Jimenez will return to Tlaquepaque in April to look at Cruz's plans for the new room, talk about specific ideas and choose art and furnishings. The existing banquet space can get noisy, partly because it is open to the entire restaurant. The idea is to create a quieter space for celebrations and meetings in a room between Zócalo and the former Dragonfly restaurant, Jimenez said.
The look will be a continuation of the main restaurant, with a more rustic style to block noise. The floor will be wood covered with big, Persian-style rugs. Heavy drapes will hang on an exterior wall containing a separate door and windows to muffle sound and create a darker space when needed for such things as audio-visual presentations.
"We're going to make it as multifunctional as we can," Jimenez said.
An opening between the space and the main dining room will be built in the restaurant's back wall, where Cruz's painting now hangs. A heavy wooden door will be installed there. A pre-Columbian statue lit like a shrine will be visible through that doorway. A small service bar and restrooms also may be added, Jimenez said.
Work on the new room is expected to start by June. At the same time, the outdoor patio will be expanded in front of the room and more plants will be added outside. The additions are meant to expand on the restaurant's goal of being a gathering place. After all, it's named after Mexico City's famous plaza, known as the Zócalo — one of the world's largest public squares.
Jimenez said he's happy to have found Cruz, who created the unique restaurant Jimenez had been dreaming of.

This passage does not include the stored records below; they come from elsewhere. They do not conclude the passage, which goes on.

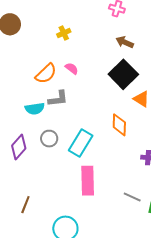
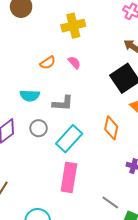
yellow cross: (64, 33) -> (73, 26), size x1.6
orange semicircle: (46, 74) -> (48, 63), size x0.7
gray L-shape: (58, 99) -> (63, 103), moved

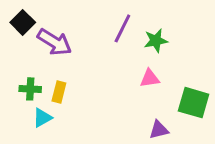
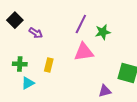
purple arrow: (54, 42) -> (36, 33), size x0.6
pink triangle: (150, 78) -> (84, 52), moved, size x1.5
yellow rectangle: (59, 92) -> (49, 65), moved

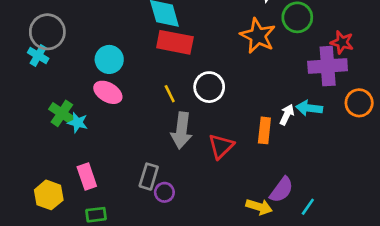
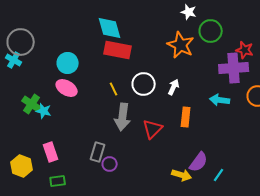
white arrow: (287, 115) -> (174, 87), moved

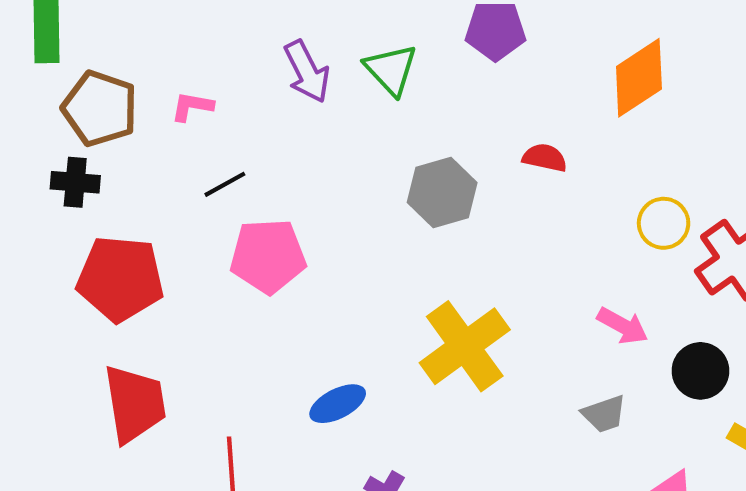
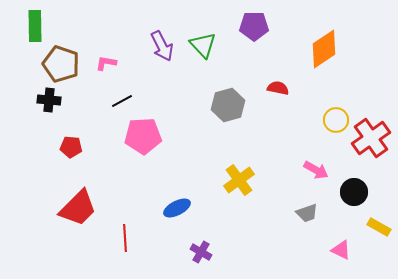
red pentagon: (120, 279) -> (71, 147), size x0.5
yellow cross: (465, 346) -> (239, 180), size x0.7
red trapezoid: (135, 404) -> (78, 208), turned 54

"There's lots of great art all over Mexico," Jimenez said. "But nothing like this."
Photos by Ernesto Jimenez and Suzanne Hurt. Restaurant scene photo provided by Jimenez.
Whatever you think of Jiminez's food or politics, or Sacramento restaurant zoning for that matter, you gotta admit this is a pretty interesting article about a restaraunt owner going the extra mile. He could have bought his decor from Chipotle's supplier, and that corner would be just another faceless stucco box.
You know its pretty bad situation when cogmeyer is calling you all out for being too negative!